TANGERANG – Aparat kepolisian dari Bareskrim Polri menggagalkan upaya peredaran daging beku impor kedaluwarsa dengan jumlah fantastis mencapai 9,5 ton. Daging tersebut diduga hendak dipasarkan ke sejumlah pasar tradisional di wilayah Cikupa, Kabupaten Tangerang, menjelang Hari Raya Idhul Fitri.
Pengungkapan kasus ini bermula dari informasi masyarakat terkait adanya distribusi daging impor yang diduga tidak layak konsumsi. Menindaklanjuti laporan tersebut, tim dari Bareskrim Polri langsung melakukan penyelidikan hingga akhirnya melakukan penggerebekan.
Kasat Resmob Bareskrim Polri, KombesPol Teuku Arsya Khadafi, mengatakan petugas berhasil menemukan tiga truk yang membawa daging beku impor dengan total berat sekitar 9,5 ton.
“Kami menindak seseorang yang diduga sebagai pengedar daging beku impor kedaluwarsa ke pasar tradisional untuk dikonsumsi masyarakat menjelang Lebaran,” ujar Arsya, Senin (9/3/2026).

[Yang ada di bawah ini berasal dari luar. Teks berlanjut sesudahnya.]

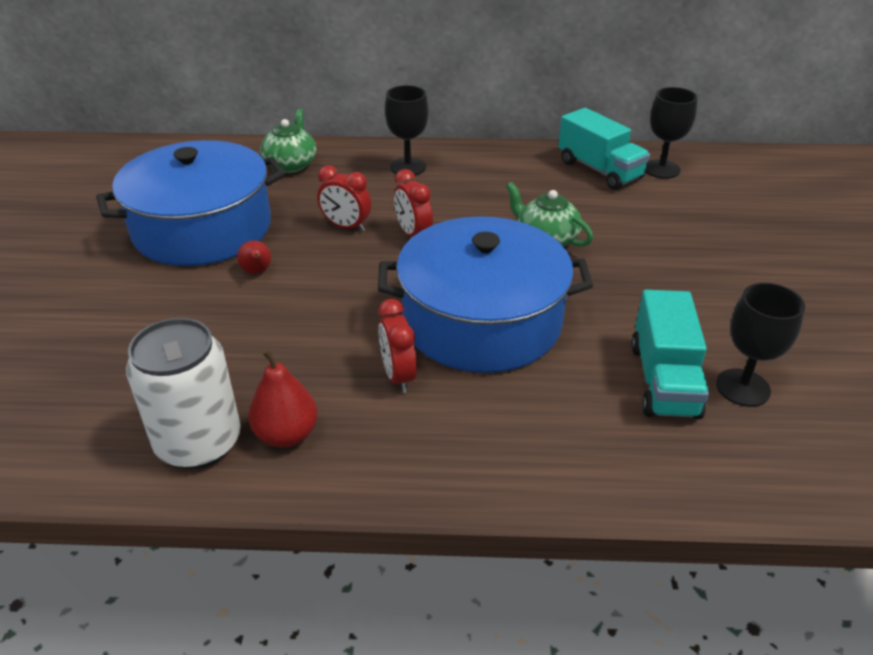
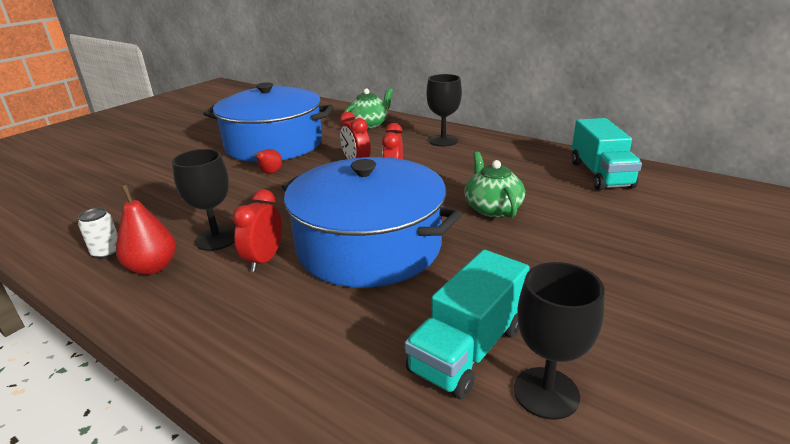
camera: 35 degrees right, 10 degrees down
(199, 442) = (107, 252): white can -> white can, size x0.44
(661, 169) = (665, 187): black goblet -> black goblet (216, 239)

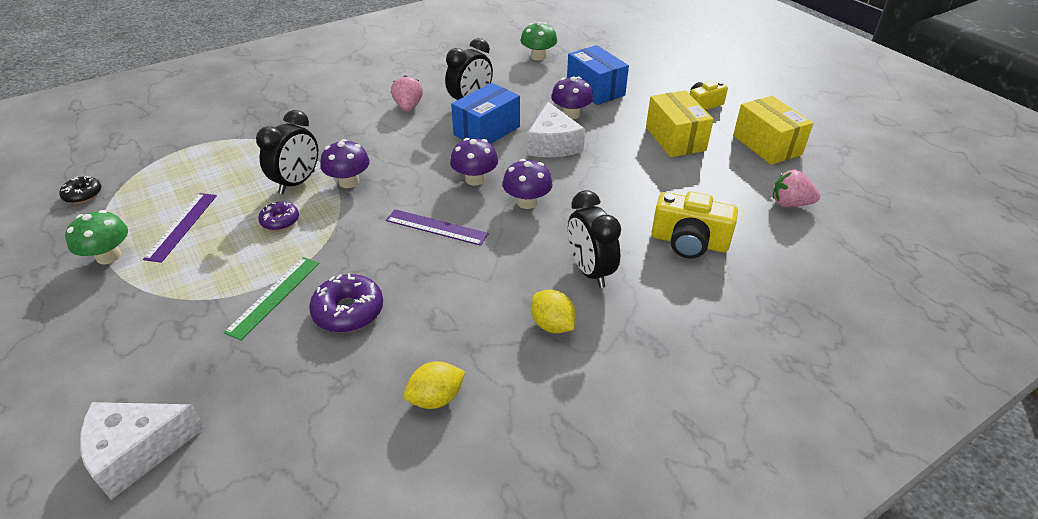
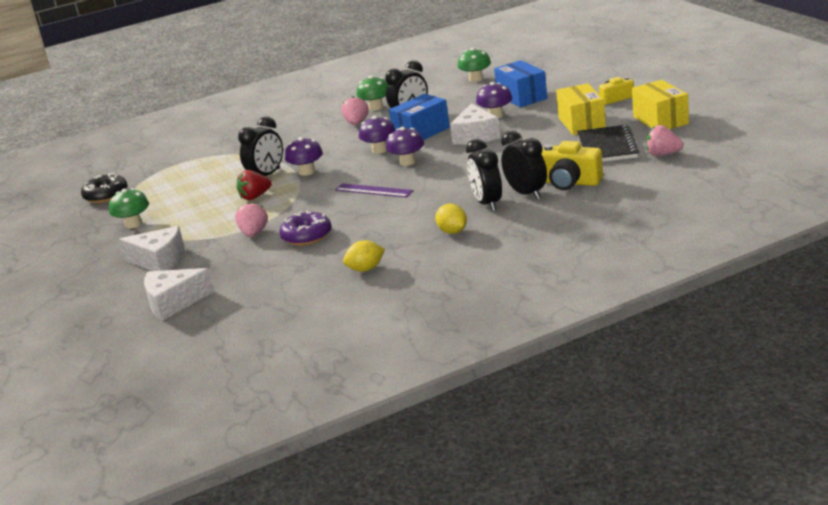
camera: 10 degrees right, 15 degrees down
(83, 195) = (106, 195): black donut -> black donut, size x1.60
(131, 341) = (159, 260): none -> white cheese
(182, 226) = (183, 205): purple ruler -> none
(274, 296) = (254, 234): green ruler -> pink strawberry
(280, 221) = (255, 197): purple donut -> red strawberry
(429, 85) = (375, 107): none -> green mushroom
(527, 202) = (447, 171): purple mushroom -> purple mushroom (379, 150)
(637, 257) = (526, 194): none -> black clock
(717, 182) = (607, 147): none -> black notebook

Seluruh barang bukti berupa daging beku impor tersebut langsung diamankan oleh petugas untuk kepentingan penyelidikan lebih lanjut. Polisi juga mengamankan sejumlah orang yang diduga terlibat dalam upaya distribusi produk pangan yang tidak layak konsumsi itu.

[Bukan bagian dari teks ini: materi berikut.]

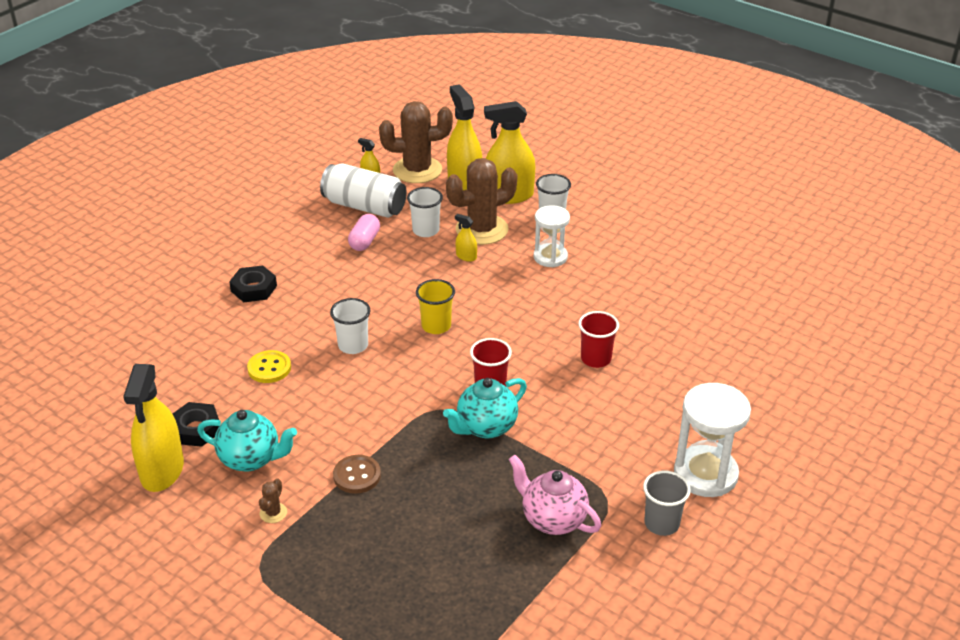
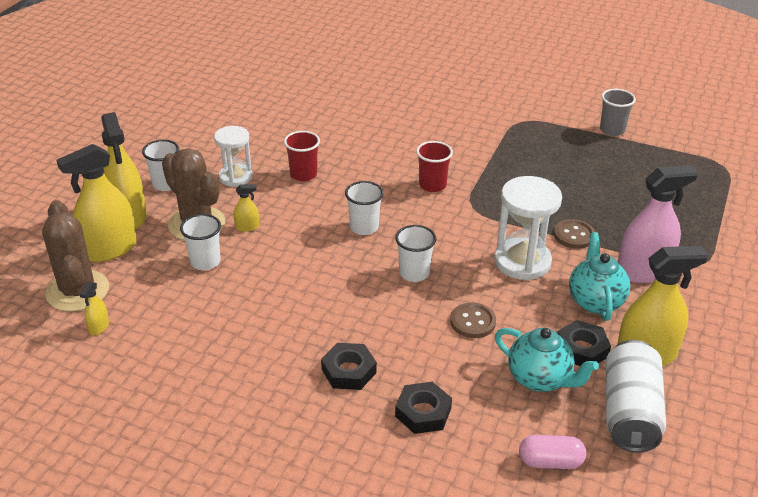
camera: 105 degrees left, 0 degrees up
(187, 318) = (423, 412): none -> black nut
(269, 368) = (473, 322): yellow button -> brown button
(273, 513) = (643, 271): brown cactus -> pink spray bottle
(364, 206) = (163, 318): white can -> white can (629, 412)
(364, 241) = (235, 303): pink capsule -> pink capsule (550, 462)
(436, 326) = (364, 227): yellow cup -> white cup
(466, 256) = (247, 227): yellow spray bottle -> yellow spray bottle turned 120 degrees counterclockwise
(485, 427) = (481, 180): turquoise teapot -> turquoise teapot (540, 379)
(552, 519) = (555, 140): pink teapot -> none
(596, 359) = (373, 139): red cup -> red cup (303, 174)
(661, 523) = (530, 99): grey cup -> grey cup (612, 130)
(705, 474) = (474, 87): white hourglass -> white hourglass (522, 261)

Menurut Arsya, pihaknya saat ini masih terus mendalami kemungkinan adanya jaringan distribusi lain yang terlibat dalam peredaran daging kedaluwarsa tersebut.
“Kami tengah mendalami kemungkinan adanya jaringan distribusi lain yang terlibat dalam peredaran daging beku kedaluwarsa ini. Hal seperti ini tentu dapat membahayakan masyarakat, apalagi menjelang Lebaran,” katanya.